The younger of the two, Frederick Manfred Simon, was the former president of Railway Logistics International Inc. and its predecessor, Engineering International Corp. Judge Frem Nielsen sentenced him to 125 months in federal prison and ordered him to pay $594,993 in restitution to two dozen corporations in England, Spain, Mexico, Germany, Switzerland, Canada, India and the United States.
Simon, who has been in custody since his arrest in 2007 by the FBI, said his business fell apart because the U.S. Department of Defense did not fulfill its $2.4 million contract to have Railway Logistics supply railroad parts to war-torn Iraq. He has a pending $6.4 million claim against the U.S. government in the Court of Federal Claims.
“I’m not a bad person,” Simon told the court. “I did not want to defraud these people.”
His father, Manfred O. Simon, who was treasurer of Railway Logistics, was sentenced to 24 months in prison and held responsible for $430,818 in restitution. He will be allowed to self-report to prison, while his son remains in custody.
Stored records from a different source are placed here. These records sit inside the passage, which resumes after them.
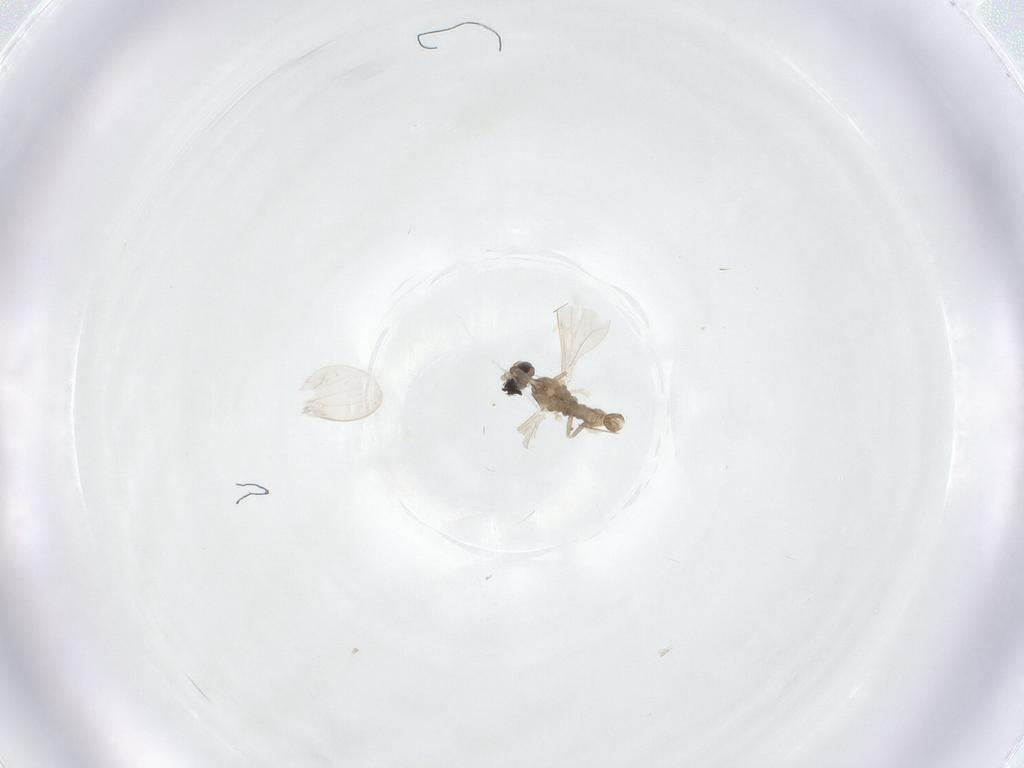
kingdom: Animalia
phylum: Arthropoda
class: Insecta
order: Diptera
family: Cecidomyiidae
If either of the men or their business entities prevail in the claim against the Department of Defense, any payments would first go to pay the restitution.
The two did not testify in their own defense or call any witnesses during their three-week jury trial that ended with guilty verdicts Nov. 11. Assistant U.S. Attorney Thomas Hopkins called more than 60 witnesses, including 13 from nine other countries.
“The jury verdict was absolutely justified,” Nielsen said Friday as he sentenced the pair. “A tough sentence is not only justified, it is mandated.”
Frederick Simon, formerly of Whitefish, Mont., and Indianapolis was convicted on conspiracy to commit wire and mail fraud, eight counts of mail fraud, 11 counts of wire fraud and five counts of money laundering.
Manfred Simon was convicted of conspiracy, eight counts of mail fraud and five counts of money laundering. He was found not guilty of one count of wire fraud.
The elder Simon was drafted into the German army and held as a prisoner of war by the Russians during World War II. He later became a naturalized U.S. citizen who served in the U.S. Air Force and volunteered for combat duty in Vietnam, the court was told.
Manfred Simon lived in an apartment in Spokane, answering the telephone for Railway Logistics and depositing checks into a bank account, while his son moved from Montana to Indiana and to Germany, using a billing address in Delaware.
“I have never engaged in any scheme to defraud anybody,” Manfred Simon said, telling the court he was only following instructions from his son.
The judge said that while he was convinced Manfred Simon played a minor role, “You can’t say you were naive and didn’t know what was going on.”
Both were convicted of similar federal fraud charges related to the sale of locomotive parts in 1997 in Montana and still owe an additional $279,000 in restitution ordered in that case.
A third federal fraud case filed in Montana against Frederick Simon, involving the fraudulent activities of Engineering International, was transferred to Nielsen’s court and combined with a 2007 indictment returned after an investigation by FBI agent Bernadette Brown.
“It is a pattern of activity you’ve been involved in,” the judge told Frederick Simon, who now has three federal felony convictions. The judge said Simon took prepayments from customers, then lied to them when they inquired about their unfilled orders.
The prosecutor described Frederick Simon as the leader and organizer of the “sophisticated fraud scheme” that involved numerous e-mail accounts and multiple cell phones, creating the illusion he had offices and staff in multiple locations.
“His fraudulent conduct caused substantial losses and gave American business a black eye in several foreign markets,” Hopkins told the court.